HOW TO COMPLETE THIS TASK >> Give back every line of the listing below without changing a character. Leave the pictures out.

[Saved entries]
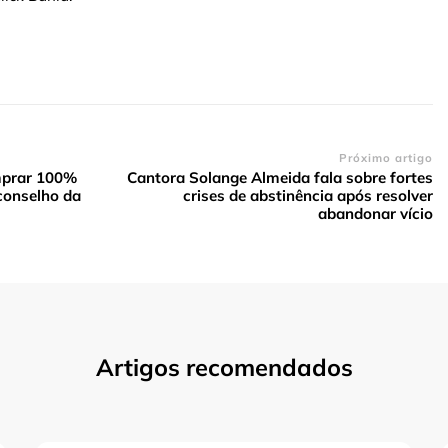
Próximo artigo
mprar 100%
Cantora Solange Almeida fala sobre fortes
 conselho da
crises de abstinência após resolver
abandonar vício
Artigos recomendados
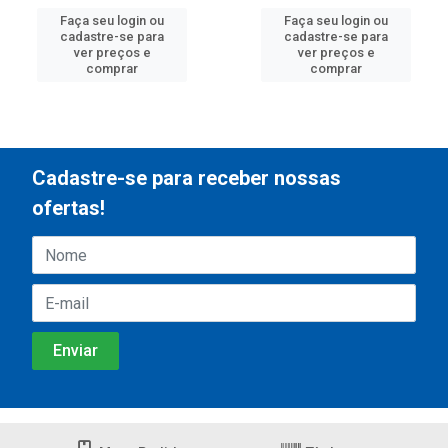
Faça seu login ou
Faça seu login ou
cadastre-se para
cadastre-se para
ver preços e
ver preços e
comprar
comprar
Cadastre-se para receber nossas
ofertas!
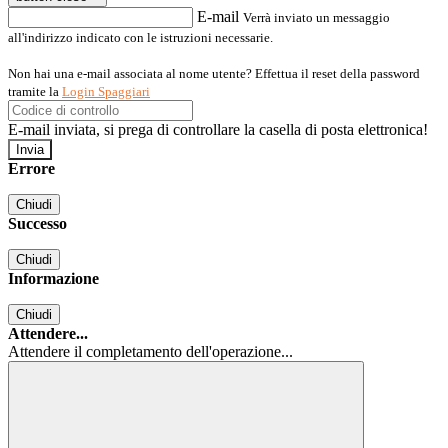
E-mail
Verrà inviato un messaggio
all'indirizzo indicato con le istruzioni necessarie.
Non hai una e-mail associata al nome utente? Effettua il reset della password
tramite la
Login Spaggiari
E-mail inviata, si prega di controllare la casella di posta elettronica!
Errore
Chiudi
Successo
Chiudi
Informazione
Chiudi
Attendere...
Attendere il completamento dell'operazione...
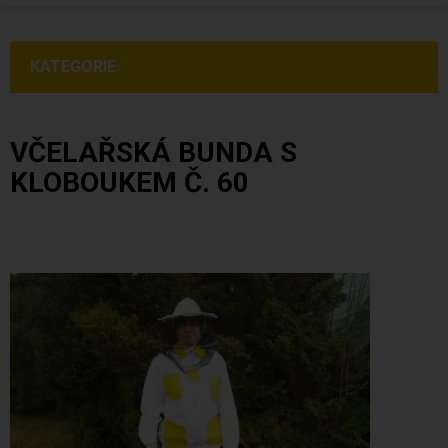
KATEGORIE
VČELAŘSKÁ BUNDA S
KLOBOUKEM Č. 60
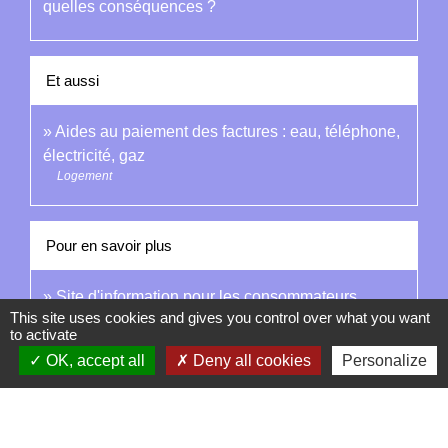
quelles conséquences ?
Et aussi
Aides au paiement des factures : eau, téléphone,
électricité, gaz
Logement
Pour en savoir plus
Site d'information pour les consommateurs
This site uses cookies and gives you control over what you want
open_in_new
d'électricité et de gaz
to activate
Médiateur national de l'énergie
OK, accept all
Deny all cookies
Personalize
open_in_new
Fin des tarifs réglementés du gaz naturel
Institut national de la consommation (INC)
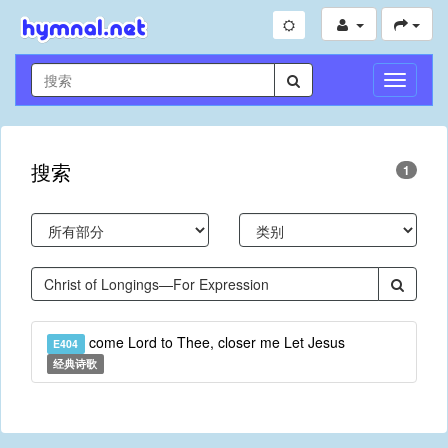
切
换
导
航
搜索
1
come Lord to Thee, closer me Let Jesus
E404
经典诗歌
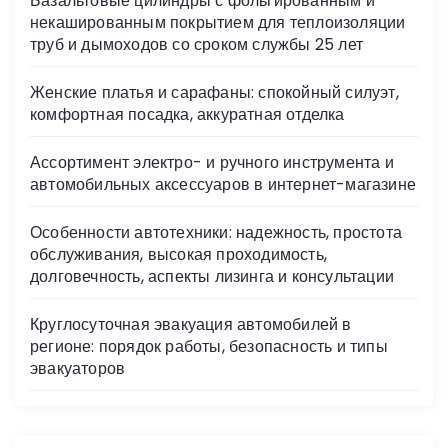
Базальтовые цилиндры с фольгированным и
ni
некашированным покрытием для теплоизоляции
ki
труб и дымоходов со сроком службы 25 лет
Женские платья и сарафаны: спокойный силуэт,
комфортная посадка, аккуратная отделка
Ассортимент электро- и ручного инструмента и
автомобильных аксессуаров в интернет-магазине
Особенности автотехники: надежность, простота
обслуживания, высокая проходимость,
долговечность, аспекты лизинга и консультации
Круглосуточная эвакуация автомобилей в
регионе: порядок работы, безопасность и типы
эвакуаторов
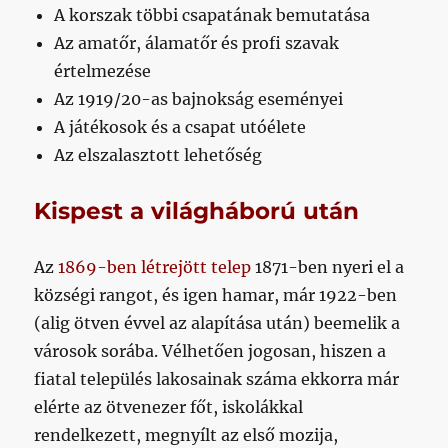
A korszak többi csapatának bemutatása
Az amatőr, álamatőr és profi szavak
értelmezése
Az 1919/20-as bajnokság eseményei
A játékosok és a csapat utóélete
Az elszalasztott lehetőség
Kispest a világháború után
Az
1869-ben létrejött telep
1871-ben nyeri el a
községi rangot, és igen hamar, már 1922-ben
(alig ötven évvel az alapítása után) beemelik a
városok sorába. Vélhetően jogosan, hiszen a
fiatal település lakosainak száma ekkorra már
elérte az ötvenezer főt, iskolákkal
rendelkezett, megnyílt az első mozija,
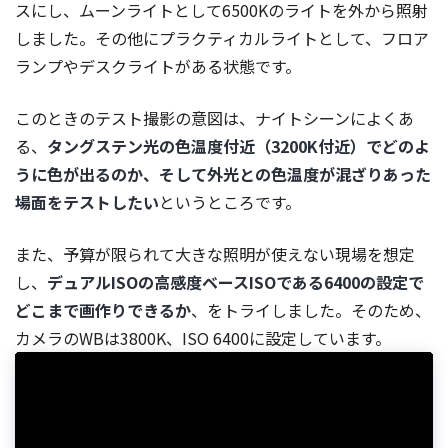
スにし、ムーンライトとして6500Kのライトを外から照射
しました。その他にプラクティカルライトとして、フロア
ランプやデスクライトがある状態です。
このときのテスト撮影の意図は、ナイトシーンによくあ
る、
タングステン光の色温度付近（3200K付近）でどのよ
うに色が出るのか、そして外光との色温度が混ざりあった
場面をテストしたい
というところです。
また、予算が限られて大きな照明が使えない現場を想定
し、
デュアルISOの高感度ベースISOである6400の設定で
どこまで画作りできるか
、をトライしました。そのため、
カメラのWBは3800K、ISO 6400に設定しています。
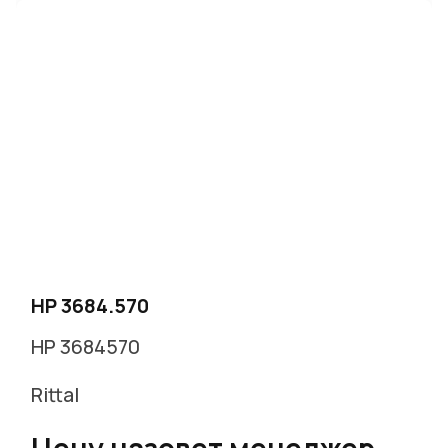
HP 3684.570
HP 3684570
Rittal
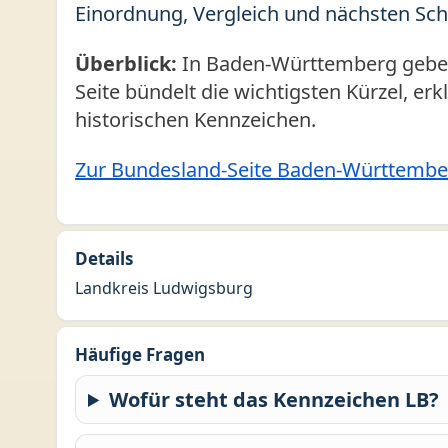
Einordnung, Vergleich und nächsten Sch
Überblick:
In Baden-Württemberg geben 
Seite bündelt die wichtigsten Kürzel, er
historischen Kennzeichen.
Zur Bundesland-Seite Baden-Württembe
Details
Landkreis Ludwigsburg
Häufige Fragen
Wofür steht das Kennzeichen LB?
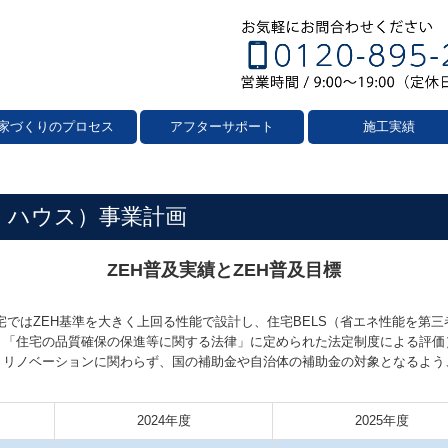
家づくりのプロセス
アフターサポート
施工実績
ー・ハウス）事業計画
ZEH普及実績とZEH普及目標
した住宅ではZEH基準を大きく上回る性能で設計し、住宅BELS（省エネ性能を
う「住宅の品質確保の保進等に関する法律」に定められた法定制度による評価
、リノベーションに関わらず、国の補助金や自治体の補助金の対象となるよう
2024年度
2025年度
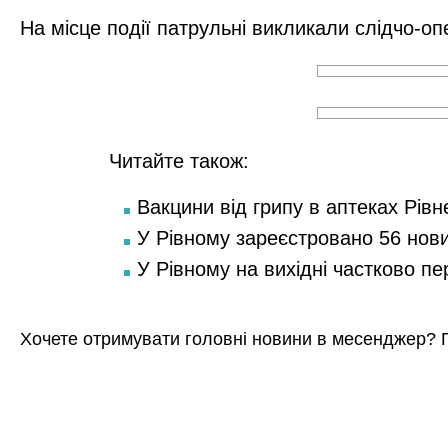
На місце події патрульні викликали слідчо-оп
Читайте також:
Вакцини від грипу в аптеках Рівн
У Рівному зареєстровано 56 нов
У Рівному на вихідні частково п
Хочете отримувати головні новини в месенджер? 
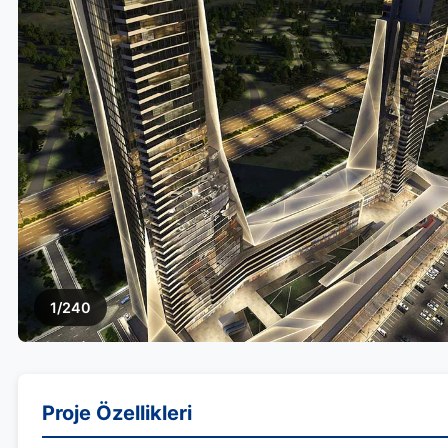
1/240
Proje Özellikleri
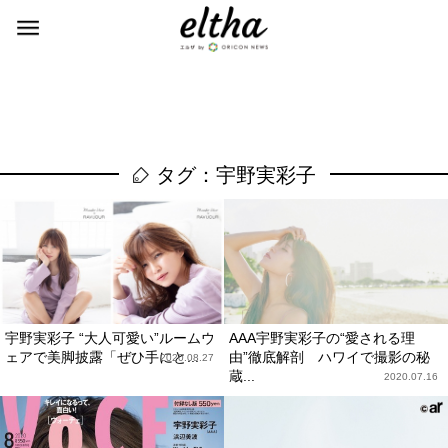
タグ：宇野実彩子
宇野実彩子 “大人可愛い”ルームウ
AAA宇野実彩子の“愛される理
ェアで美脚披露「ぜひ手にと...
由”徹底解剖 ハワイで撮影の秘
2020.08.27
蔵...
2020.07.16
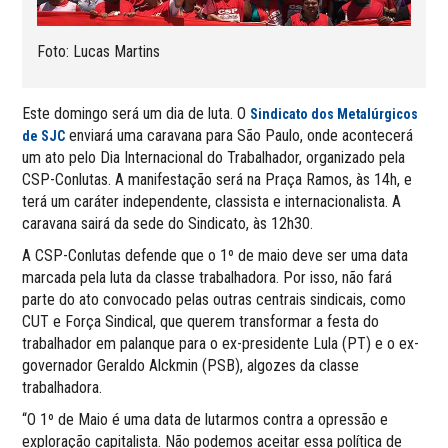
Foto: Lucas Martins
Este domingo será um dia de luta. O
Sindicato dos Metalúrgicos
enviará uma caravana para São Paulo, onde acontecerá
de SJC
um ato pelo Dia Internacional do Trabalhador, organizado pela
CSP-Conlutas. A manifestação será na Praça Ramos, às 14h, e
terá um caráter independente, classista e internacionalista. A
caravana sairá da sede do Sindicato, às 12h30.
A CSP-Conlutas defende que o 1º de maio deve ser uma data
marcada pela luta da classe trabalhadora. Por isso, não fará
parte do ato convocado pelas outras centrais sindicais, como
CUT e Força Sindical, que querem transformar a festa do
trabalhador em palanque para o ex-presidente Lula (PT) e o ex-
governador Geraldo Alckmin (PSB), algozes da classe
trabalhadora.
“O 1º de Maio é uma data de lutarmos contra a opressão e
exploração capitalista. Não podemos aceitar essa política de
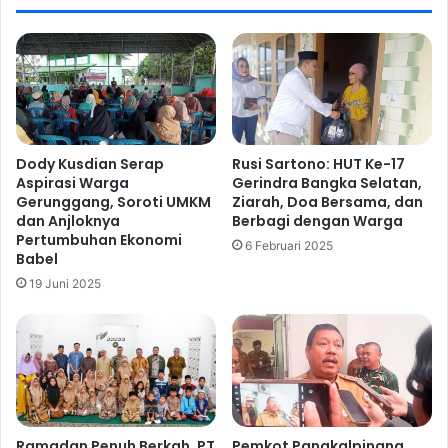
Dody Kusdian Serap
Rusi Sartono: HUT Ke-17
Aspirasi Warga
Gerindra Bangka Selatan,
Gerunggang, Soroti UMKM
Ziarah, Doa Bersama, dan
dan Anjloknya
Berbagi dengan Warga
Pertumbuhan Ekonomi
6 Februari 2025
Babel
19 Juni 2025
Ramadan Penuh Berkah, PT
Pemkot Pangkalpinang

EXERCISE ANSWER >>
Próximo artigo
mprar 100%
Cantora Solange Almeida fala sobre fortes
 conselho da
crises de abstinência após resolver
abandonar vício
Artigos recomendados
Faça seu login ou
Faça seu login ou
cadastre-se para
cadastre-se para
ver preços e
ver preços e
comprar
comprar
Cadastre-se para receber nossas
ofertas!
E-mail
Verrà inviato un messaggio
all'indirizzo indicato con le istruzioni necessarie.
Non hai una e-mail associata al nome utente? Effettua il reset della password
tramite la
Login Spaggiari
E-mail inviata, si prega di controllare la casella di posta elettronica!
Errore
Chiudi
Successo
Chiudi
Informazione
Chiudi
Attendere...
Attendere il completamento dell'operazione...
KATEGORIE
VČELAŘSKÁ BUNDA S
KLOBOUKEM Č. 60
quelles conséquences ?
Et aussi
Aides au paiement des factures : eau, téléphone,
électricité, gaz
Logement
Pour en savoir plus
Site d'information pour les consommateurs
This site uses cookies and gives you control over what you want
open_in_new
d'électricité et de gaz
to activate
Médiateur national de l'énergie
OK, accept all
Deny all cookies
Personalize
open_in_new
Fin des tarifs réglementés du gaz naturel
Institut national de la consommation (INC)
切
换
导
航
搜索
1
come Lord to Thee, closer me Let Jesus
E404
经典诗歌
Базальтовые цилиндры с фольгированным и
ni
некашированным покрытием для теплоизоляции
ki
труб и дымоходов со сроком службы 25 лет
Женские платья и сарафаны: спокойный силуэт,
комфортная посадка, аккуратная отделка
Ассортимент электро- и ручного инструмента и
автомобильных аксессуаров в интернет-магазине
Особенности автотехники: надежность, простота
обслуживания, высокая проходимость,
долговечность, аспекты лизинга и консультации
Круглосуточная эвакуация автомобилей в
регионе: порядок работы, безопасность и типы
эвакуаторов
A korszak többi csapatának bemutatása
Az amatőr, álamatőr és profi szavak
értelmezése
Az 1919/20-as bajnokság eseményei
A játékosok és a csapat utóélete
Az elszalasztott lehetőség
Kispest a világháború után
Az
1869-ben létrejött telep
1871-ben nyeri el a
községi rangot, és igen hamar, már 1922-ben
(alig ötven évvel az alapítása után) beemelik a
városok sorába. Vélhetően jogosan, hiszen a
fiatal település lakosainak száma ekkorra már
elérte az ötvenezer főt, iskolákkal
rendelkezett, megnyílt az első mozija,
スにし、ムーンライトとして6500Kのライトを外から照射
しました。その他にプラクティカルライトとして、フロア
ランプやデスクライトがある状態です。
このときのテスト撮影の意図は、ナイトシーンによくあ
る、
タングステン光の色温度付近（3200K付近）でどのよ
うに色が出るのか、そして外光との色温度が混ざりあった
場面をテストしたい
というところです。
また、予算が限られて大きな照明が使えない現場を想定
し、
デュアルISOの高感度ベースISOである6400の設定で
どこまで画作りできるか
、をトライしました。そのため、
カメラのWBは3800K、ISO 6400に設定しています。
HP 3684.570
HP 3684570
Rittal
Einordnung, Vergleich und nächsten Sch
Überblick:
In Baden-Württemberg geben 
Seite bündelt die wichtigsten Kürzel, er
historischen Kennzeichen.
Zur Bundesland-Seite Baden-Württembe
Details
Landkreis Ludwigsburg
Häufige Fragen
Wofür steht das Kennzeichen LB?
家づくりのプロセス
アフターサポート
施工実績
ー・ハウス）事業計画
ZEH普及実績とZEH普及目標
した住宅ではZEH基準を大きく上回る性能で設計し、住宅BELS（省エネ性能を
う「住宅の品質確保の保進等に関する法律」に定められた法定制度による評価
、リノベーションに関わらず、国の補助金や自治体の補助金の対象となるよう
2024年度
2025年度
На місце події патрульні викликали слідчо-оп
Читайте також:
Вакцини від грипу в аптеках Рівн
У Рівному зареєстровано 56 нов
У Рівному на вихідні частково п
Хочете отримувати головні новини в месенджер? 
1/240
Proje Özellikleri
タグ：宇野実彩子
宇野実彩子 “大人可愛い”ルームウ
AAA宇野実彩子の“愛される理
ェアで美脚披露「ぜひ手にと...
由”徹底解剖 ハワイで撮影の秘
2020.08.27
蔵...
2020.07.16
Foto: Lucas Martins
Este domingo será um dia de luta. O
Sindicato dos Metalúrgicos
enviará uma caravana para São Paulo, onde acontecerá
de SJC
um ato pelo Dia Internacional do Trabalhador, organizado pela
CSP-Conlutas. A manifestação será na Praça Ramos, às 14h, e
terá um caráter independente, classista e internacionalista. A
caravana sairá da sede do Sindicato, às 12h30.
A CSP-Conlutas defende que o 1º de maio deve ser uma data
marcada pela luta da classe trabalhadora. Por isso, não fará
parte do ato convocado pelas outras centrais sindicais, como
CUT e Força Sindical, que querem transformar a festa do
trabalhador em palanque para o ex-presidente Lula (PT) e o ex-
governador Geraldo Alckmin (PSB), algozes da classe
trabalhadora.
“O 1º de Maio é uma data de lutarmos contra a opressão e
exploração capitalista. Não podemos aceitar essa política de
Dody Kusdian Serap
Rusi Sartono: HUT Ke-17
Aspirasi Warga
Gerindra Bangka Selatan,
Gerunggang, Soroti UMKM
Ziarah, Doa Bersama, dan
dan Anjloknya
Berbagi dengan Warga
Pertumbuhan Ekonomi
6 Februari 2025
Babel
19 Juni 2025
Ramadan Penuh Berkah, PT
Pemkot Pangkalpinang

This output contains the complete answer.